Wednesday, July 1, 2009

The Battle of the Bus

We arrived in NY three minutes before my bus was scheduled to leave. I ran to the terminal and bolted past the line of people waiting. "Is that the bus to Boston?" I asked the man loading bags into the luggage compartment. "Yeh," he nodded. "Can I get on?" "You gotta wait in the line." As I stood in this line, I realized that many of my fellow passengers had tickets for a 4:00 bus. Mine was a 3:30. I watched, regretfully, as the 3:30 pulled out of the terminal. As I got some life safers from the vending machine for lunch, I rehearsed what I would say when I reached the ticket-taker. I was infuriated that they'd filled my bus first-come first-board. I would never expect this on a train or plane, why should it happen on a bus?

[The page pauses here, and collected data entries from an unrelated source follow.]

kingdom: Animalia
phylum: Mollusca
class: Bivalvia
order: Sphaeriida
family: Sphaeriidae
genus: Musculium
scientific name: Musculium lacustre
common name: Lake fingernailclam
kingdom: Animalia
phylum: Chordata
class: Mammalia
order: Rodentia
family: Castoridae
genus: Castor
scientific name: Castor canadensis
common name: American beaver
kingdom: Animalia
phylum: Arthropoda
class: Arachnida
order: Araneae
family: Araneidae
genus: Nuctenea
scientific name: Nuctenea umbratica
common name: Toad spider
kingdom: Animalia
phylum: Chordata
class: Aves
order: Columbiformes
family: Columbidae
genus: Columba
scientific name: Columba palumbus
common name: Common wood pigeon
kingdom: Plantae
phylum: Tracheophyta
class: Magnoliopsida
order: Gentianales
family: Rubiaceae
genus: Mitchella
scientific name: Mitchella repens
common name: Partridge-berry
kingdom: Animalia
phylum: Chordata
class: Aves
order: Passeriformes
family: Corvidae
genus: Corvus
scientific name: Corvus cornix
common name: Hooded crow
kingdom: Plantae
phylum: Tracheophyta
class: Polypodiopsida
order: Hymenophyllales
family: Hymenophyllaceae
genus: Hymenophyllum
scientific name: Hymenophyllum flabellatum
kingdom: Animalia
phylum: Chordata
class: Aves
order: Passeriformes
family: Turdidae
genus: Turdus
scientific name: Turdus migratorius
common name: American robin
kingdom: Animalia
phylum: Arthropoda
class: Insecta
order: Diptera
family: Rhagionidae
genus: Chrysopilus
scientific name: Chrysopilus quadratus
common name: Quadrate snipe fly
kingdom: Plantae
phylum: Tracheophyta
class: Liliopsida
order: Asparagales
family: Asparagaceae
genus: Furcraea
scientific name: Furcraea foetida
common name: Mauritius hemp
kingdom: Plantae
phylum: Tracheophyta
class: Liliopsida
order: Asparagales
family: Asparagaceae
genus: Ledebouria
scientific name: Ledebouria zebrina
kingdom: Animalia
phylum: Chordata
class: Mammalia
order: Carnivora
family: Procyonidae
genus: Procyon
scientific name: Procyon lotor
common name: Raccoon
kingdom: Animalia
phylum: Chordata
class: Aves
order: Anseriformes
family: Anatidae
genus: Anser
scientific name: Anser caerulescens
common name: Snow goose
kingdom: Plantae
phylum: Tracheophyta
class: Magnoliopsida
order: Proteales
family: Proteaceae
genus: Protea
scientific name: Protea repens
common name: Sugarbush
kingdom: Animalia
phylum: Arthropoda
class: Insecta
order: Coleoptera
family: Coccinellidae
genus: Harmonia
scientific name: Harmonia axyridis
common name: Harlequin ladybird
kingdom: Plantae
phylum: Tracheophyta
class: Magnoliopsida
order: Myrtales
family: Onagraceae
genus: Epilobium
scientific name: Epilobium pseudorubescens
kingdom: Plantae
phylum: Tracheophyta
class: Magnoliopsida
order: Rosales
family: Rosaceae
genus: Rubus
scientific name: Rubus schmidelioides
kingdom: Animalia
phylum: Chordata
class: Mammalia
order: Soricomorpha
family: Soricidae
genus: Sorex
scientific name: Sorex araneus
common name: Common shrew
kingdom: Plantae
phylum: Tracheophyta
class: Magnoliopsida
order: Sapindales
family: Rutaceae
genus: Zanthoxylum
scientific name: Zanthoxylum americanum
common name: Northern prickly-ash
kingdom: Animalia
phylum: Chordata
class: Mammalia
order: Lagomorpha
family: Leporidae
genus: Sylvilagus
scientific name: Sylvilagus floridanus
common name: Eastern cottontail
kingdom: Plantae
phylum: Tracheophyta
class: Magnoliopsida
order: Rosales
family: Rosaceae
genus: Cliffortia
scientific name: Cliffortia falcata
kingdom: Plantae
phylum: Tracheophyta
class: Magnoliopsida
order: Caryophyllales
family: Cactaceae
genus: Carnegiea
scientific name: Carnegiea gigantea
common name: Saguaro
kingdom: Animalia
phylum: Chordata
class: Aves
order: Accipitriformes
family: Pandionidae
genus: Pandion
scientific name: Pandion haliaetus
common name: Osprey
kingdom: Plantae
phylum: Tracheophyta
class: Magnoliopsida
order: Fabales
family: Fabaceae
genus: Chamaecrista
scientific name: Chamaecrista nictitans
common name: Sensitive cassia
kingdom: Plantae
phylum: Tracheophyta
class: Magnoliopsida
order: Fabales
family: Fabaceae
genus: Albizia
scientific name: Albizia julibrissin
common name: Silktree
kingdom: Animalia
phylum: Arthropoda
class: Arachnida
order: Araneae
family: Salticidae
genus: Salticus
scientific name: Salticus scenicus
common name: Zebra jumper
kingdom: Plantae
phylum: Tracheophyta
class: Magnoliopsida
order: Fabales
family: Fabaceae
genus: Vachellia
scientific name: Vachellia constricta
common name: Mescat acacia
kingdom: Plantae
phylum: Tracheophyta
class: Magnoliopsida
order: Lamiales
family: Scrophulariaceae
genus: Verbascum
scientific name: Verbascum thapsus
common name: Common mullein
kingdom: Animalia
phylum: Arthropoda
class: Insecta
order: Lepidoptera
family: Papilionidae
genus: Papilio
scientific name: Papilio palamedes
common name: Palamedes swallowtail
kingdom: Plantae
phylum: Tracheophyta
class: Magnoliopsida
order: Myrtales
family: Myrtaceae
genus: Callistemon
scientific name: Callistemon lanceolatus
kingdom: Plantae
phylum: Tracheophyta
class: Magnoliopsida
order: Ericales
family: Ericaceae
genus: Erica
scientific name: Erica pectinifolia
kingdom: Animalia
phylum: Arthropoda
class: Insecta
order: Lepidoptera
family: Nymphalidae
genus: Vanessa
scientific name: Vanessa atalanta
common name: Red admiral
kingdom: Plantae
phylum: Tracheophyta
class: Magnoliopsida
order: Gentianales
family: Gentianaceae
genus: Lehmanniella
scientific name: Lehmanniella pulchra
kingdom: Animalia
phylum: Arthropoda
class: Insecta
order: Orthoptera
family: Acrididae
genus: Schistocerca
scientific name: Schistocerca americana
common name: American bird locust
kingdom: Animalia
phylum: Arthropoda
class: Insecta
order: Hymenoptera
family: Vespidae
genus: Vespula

When I reached the front of the line, I spoke up. "Sir, I had a ticket for the 3:30, can you please tell me how, in the future, I would be permitted to board the bus which I purchased a ticket for?" This was my attempt at assertiveness, addressing a slightly different issue from the one at hand. The ticket taker, a short black guy, didn't respond, didn't look up. "My ticket was for the 3:30 bus," I tried again. "You can git on the bus," he said finally, looking up, confronting me. "What is your name please?" I asked, anger escalating. "Why?" "Because when I call Greyhound I want to let them know who I spoke to." "You can speak to the supervisor, or you can git on the bus." Deep breath. I'm losing this one. "Fine, I'll get on the bus." Realizing I'd be traveling for at least 10 hours, I felt the anger in my chest transform to defeat and frustration. The feeling traveled to my eyes. I've never, since childhood, been able to inhibit this automatic response to stress: crying. I tried to suck it up, opening my novel and pretending I was deeply moved by the story.

The ticket-taker turned out to be the driver. He walked past me briskly, checking the seats and aisle. I'd probably be pretty snippy if I had to drive a bus between NY and Boston for a living, I thought. Just one dose of rush hour traffic on either end is enough to drive a person mad. I began to feel sorry that I had taken out my frustration about missing the bus on Driver. We began our journey as Driver honked and hollared his way out of NY.

I was distracted from my novel by the angry letter to Greyhound I was fashioning in my mind. I am clearly not good at letting things go. "How dare I be inconvenienced?!" part of me was shouting. And then on a side note, "Do I have an inflated sense of intitlement?" My mind was in a mental tug of war. Around dinnertime, Driver turned off the highway and pulled into an Arby's parking lob. Arby's, why? I thought, as if this were a direct affront of my dining sensibilities.

I got out of the bus and everyone filed past me to stretch and get some fast food. Driver and I were left outside alone. "Hey, how you doing?" he asked, walking over to me. "I'm fine," I said, not knowing quite how to answer this question. "Really?" he seemed genuinely concerned. "Yah, it's just been a long day." I felt irritation lift, as if sucked out of my body by a giant emotion-sucking vaccuum cleaner. I noticed Driver had a large mishapen lump on his head, and wondered how this cranial deformity has influenced his life. He smiled at me and disappeared into Arby's. I spotted a convenience store across the street and headed over to get some cheese sticks and gum.

As I climbed up the steps to board the bus again, I told the driver, "Thanks, I really appreciated that." "Yah, no problem," he said, "I was worrying about you." I sat down in my seat, struck by how much impact total strangers could have on each other. I managed to fight and make up with someone I'd encountered for only a few short moments. I figured he probably saw me tearing up.. Separately, we'd taken a conflict and wrestled with it- me angry, tired, but understanding; he tired, nerves spent, but caring. If only there was more of this open emotional commerce in the world, allowing us to make peace with our fellow human beings, things might not escalate to the point of angry letters.